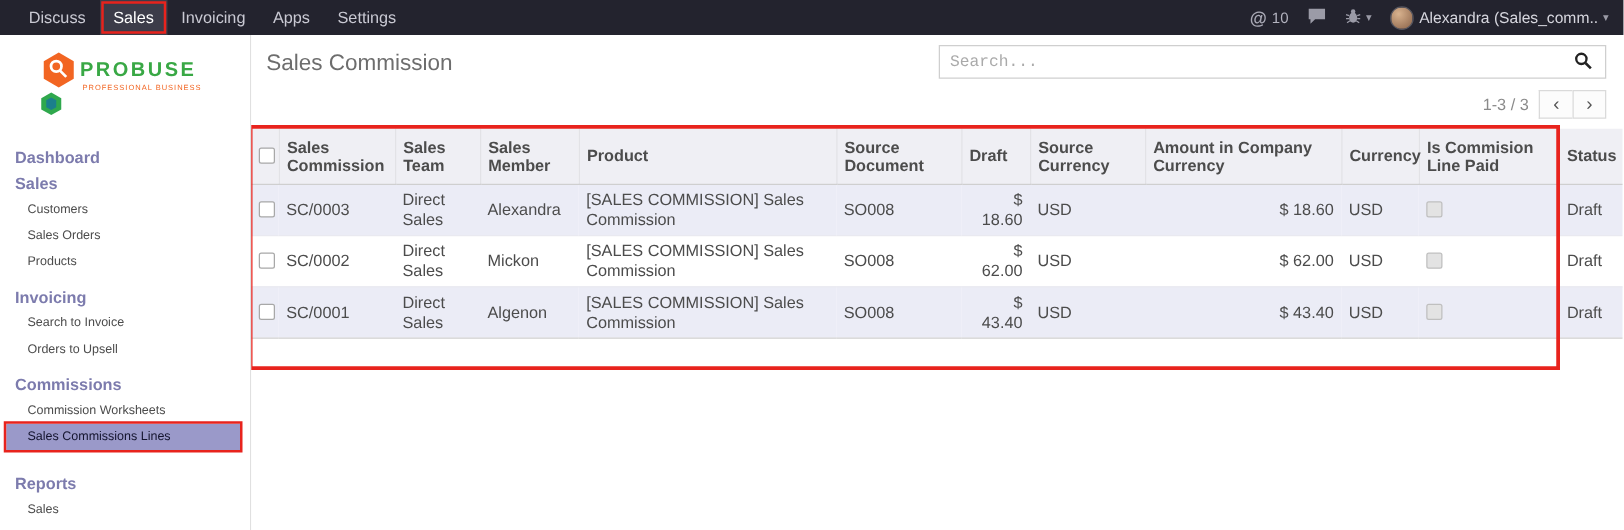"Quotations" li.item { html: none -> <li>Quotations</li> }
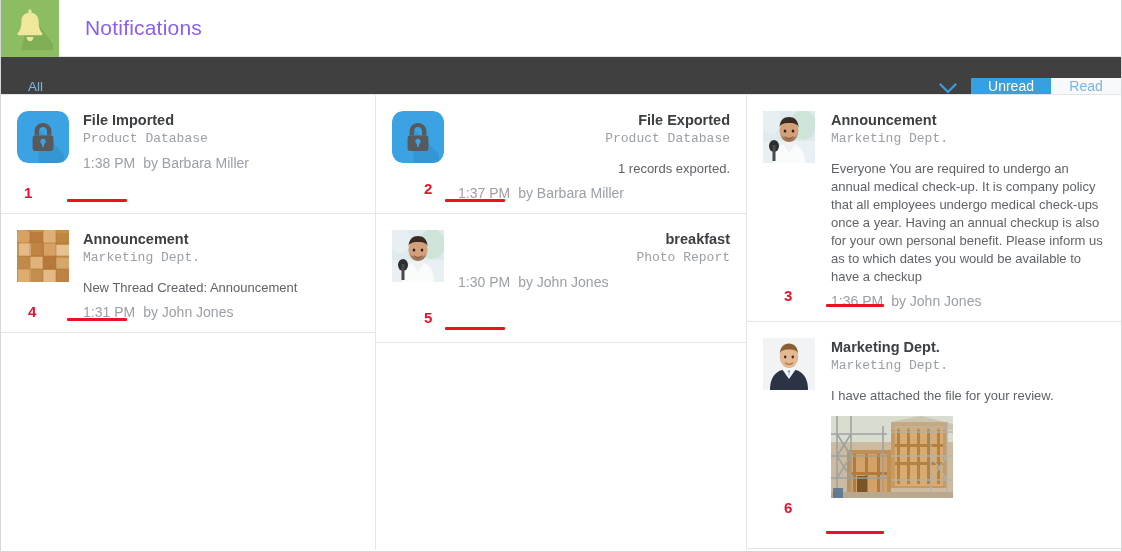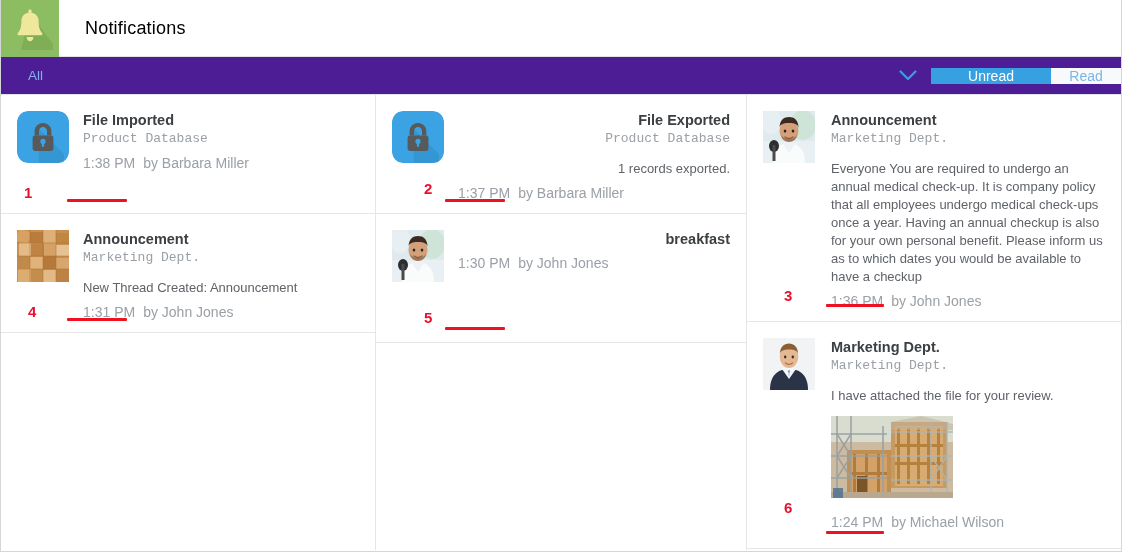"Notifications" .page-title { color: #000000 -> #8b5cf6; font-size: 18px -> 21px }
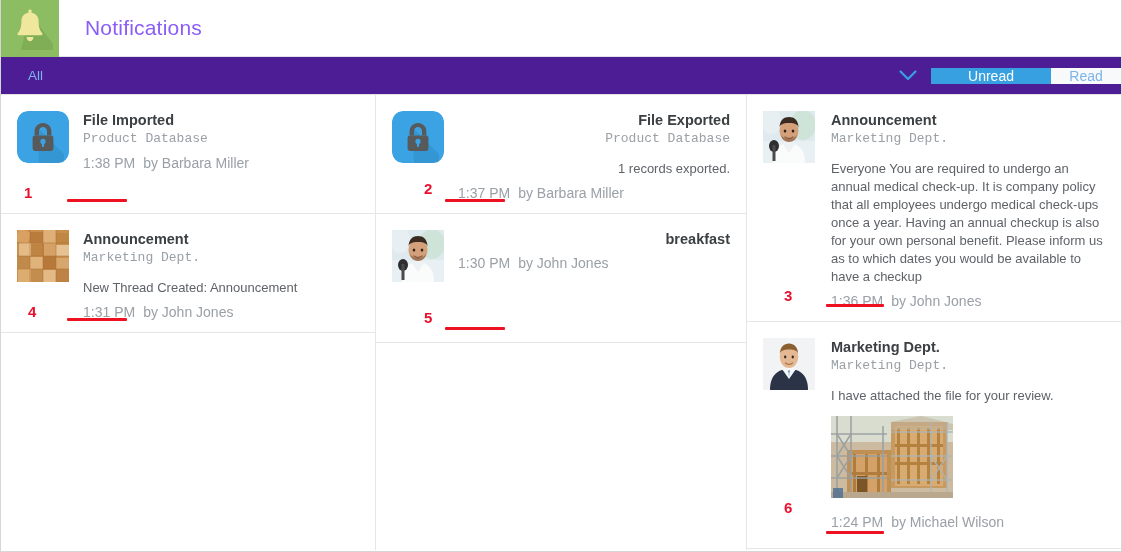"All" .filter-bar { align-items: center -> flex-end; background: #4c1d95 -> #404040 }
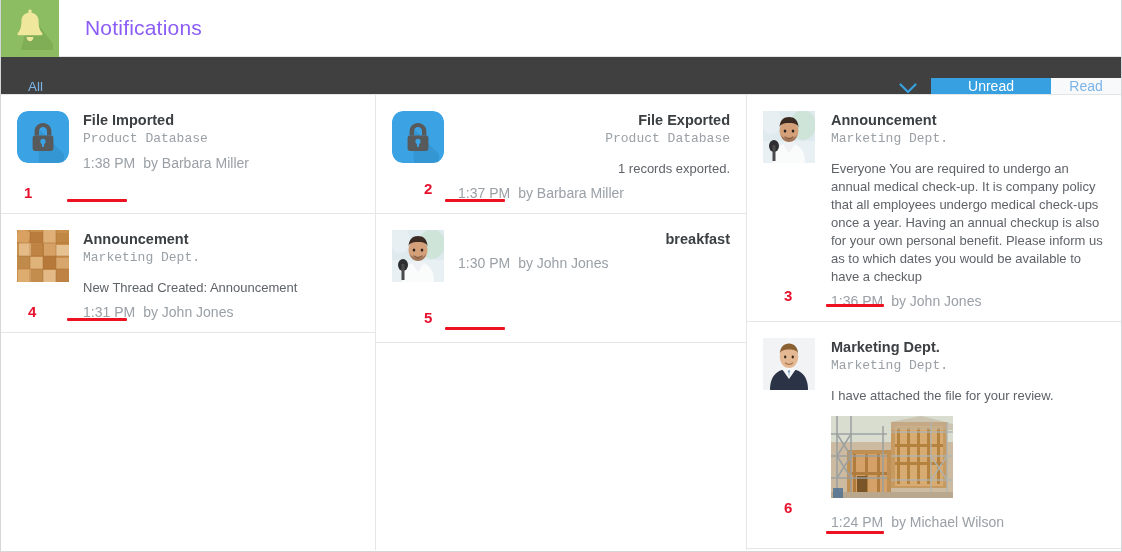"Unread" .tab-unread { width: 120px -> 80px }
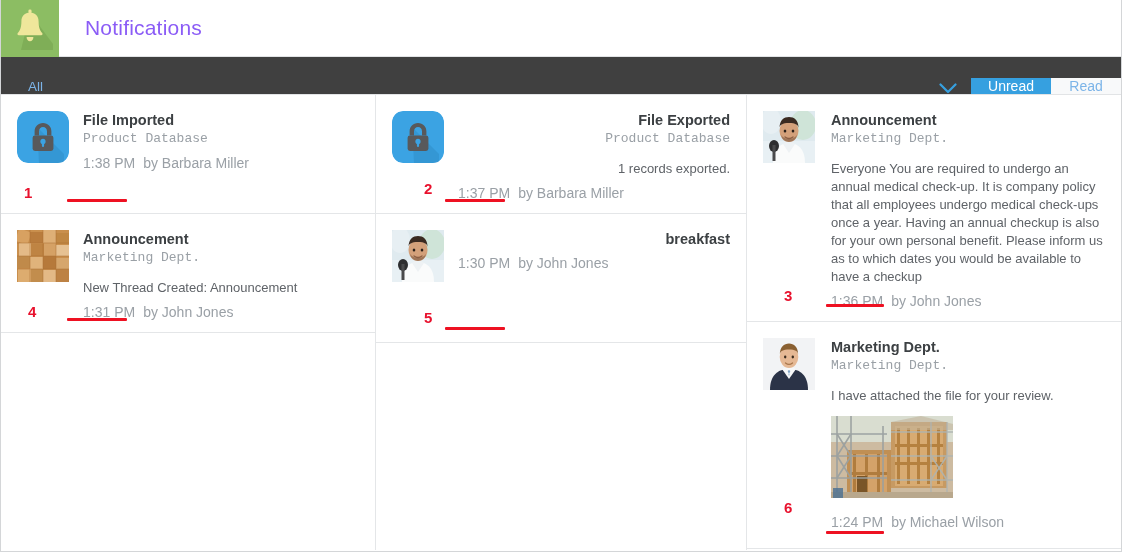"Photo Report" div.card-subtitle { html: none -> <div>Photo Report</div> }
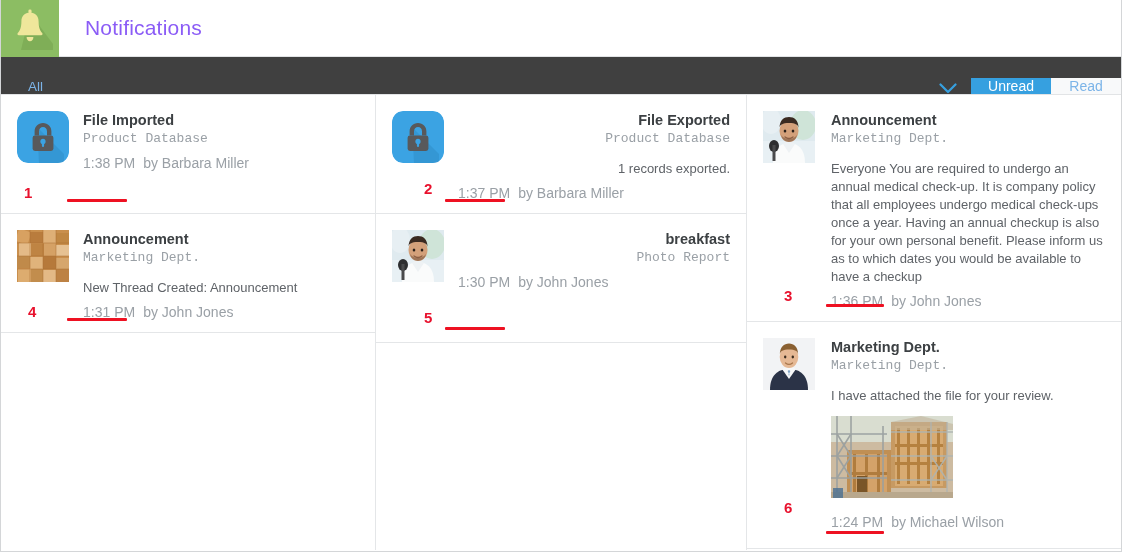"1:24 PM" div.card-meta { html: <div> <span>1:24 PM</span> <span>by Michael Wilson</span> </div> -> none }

# # # # #

**WHAT THE TASK REQUIRES:**
An exact transcription of the records above is needed, with no pictures included.

**ANSWER SECTION:**
"Quotations" li.item { html: none -> <li>Quotations</li> }
"Notifications" .page-title { color: #000000 -> #8b5cf6; font-size: 18px -> 21px }
"All" .filter-bar { align-items: center -> flex-end; background: #4c1d95 -> #404040 }
"Unread" .tab-unread { width: 120px -> 80px }
"Photo Report" div.card-subtitle { html: none -> <div>Photo Report</div> }
"1:24 PM" div.card-meta { html: <div> <span>1:24 PM</span> <span>by Michael Wilson</span> </div> -> none }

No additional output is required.